Jean-Louis Gergorin a reconnu dans la presse qu'il était à l'origine de deux des cinq courriers anonymes envoyés en 2004 au juge Renaud Van Ruymbeke pour dénoncer des versements de rétrocommissions à des personnalités notamment politiques, dans l'affaire des frégates de Taïwan. Des informations qui se sont révélées inexactes après enquête du juge Van Ruymbeke. Sauf que Gergorin laisse toujours entendre que ces listings sont authentiques. Justement, les policiers vont être très curieux de connaître la fameuse « source » qui aurait fourni les listes et que l'ancien responsable d'EADS continue de protéger. En effet, celui-ci n'a rien voulu dire de cette source pour le moment, assurant que la vie de cette dernière serait menacée.

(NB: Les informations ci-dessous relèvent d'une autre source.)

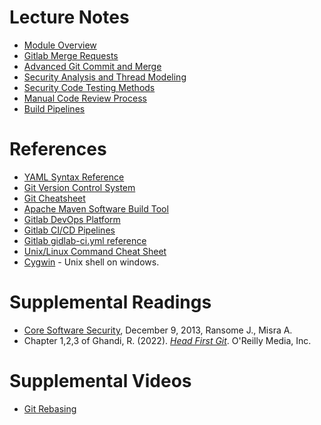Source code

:# Lecture Notes
- [Module Overview](notes/cpsc4970-m2-intro.pdf)
- [Gitlab Merge Requests](notes/cpsc4970-m2-git-commit-merge.pdf)
- [Advanced Git Commit and Merge](notes/cpsc4970-m2-git-commit-merge.pdf)
- [Security Analysis and Thread Modeling](notes/cpsc4970-m2-security-analysis.pdf)
- [Security Code Testing Methods](notes/cpsc4970-m2-testing-methods.pdf)
- [Manual Code Review Process](notes/cpsc4970-m2-code-review.pdf)
- [Build Pipelines](notes/cpsc4970-m2-gitlab-pipelines.pdf)

# References
- [YAML Syntax Reference](https://docs.ansible.com/ansible/latest/reference_appendices/YAMLSyntax.html)
- [Git Version Control System](https://git-scm.com/)
- [Git Cheatsheet](https://education.github.com/git-cheat-sheet-education.pdf)
- [Apache Maven Software Build Tool](https://maven.apache.org/)
- [Gitlab DevOps Platform](https://docs.gitlab.com/ee/#the-entire-devops-lifecycle)
- [Gitlab CI/CD Pipelines](https://docs.gitlab.com/ee/ci/pipelines/)
- [Gitlab gidlab-ci.yml reference](https://docs.gitlab.com/ee/ci/yaml/gitlab_ci_yaml.html)
- [Unix/Linux Command Cheat Sheet](https://fosswire.com/post/2007/08/unixlinux-command-cheat-sheet/)
- [Cygwin](https://www.cygwin.com/) - Unix shell on windows.

# Supplemental Readings
- [Core Software Security](https://www.amazon.com/Core-Software-Security-Source-ebook-dp-B00HSSC0LY/dp/B00HSSC0LY), December 9, 2013, Ransome J., Misra A.
- Chapter 1,2,3 of Ghandi, R. (2022). [*Head First Git*](https://learning.oreilly.com/library/view/head-first-git/9781492092506/). O'Reilly Media, Inc.

# Supplemental Videos
- [Git Rebasing](https://youtu.be/_UZEXUrj-Ds)


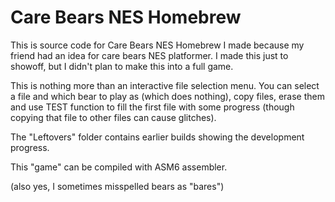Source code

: # Care Bears NES Homebrew
This is source code for Care Bears NES Homebrew I made because my friend had an idea for care bears NES platformer. I made this just to showoff, but I didn't plan to make this into a full game.

This is nothing more than an interactive file selection menu. You can select a file and which bear to play as (which does nothing), copy files, erase them and use TEST function to fill the first file with some progress (though copying that file to other files can cause glitches).

The "Leftovers" folder contains earlier builds showing the development progress.

This "game" can be compiled with ASM6 assembler.

(also yes, I sometimes misspelled bears as "bares")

Les policiers pourraient aussi profiter des résultats de cette audition pour convoquer dans le même temps, Imad Lahoud, soupçonné d'avoir remis des listings de comptes truqués de Clearstream à Jean-Louis Gergorin. Ce qu'il a toujours nié. Les deux hommes pourraient alors être confrontés.

D. C. (avec AFP)

En fin de semaine dernière, Jean-Louis Debré, président de l'Assemblée nationale, a souhaité que le président Jacques Chirac « fasse preuve d'autorité » pour faire cesser « les petits jeux » qui alimentent l'affaire.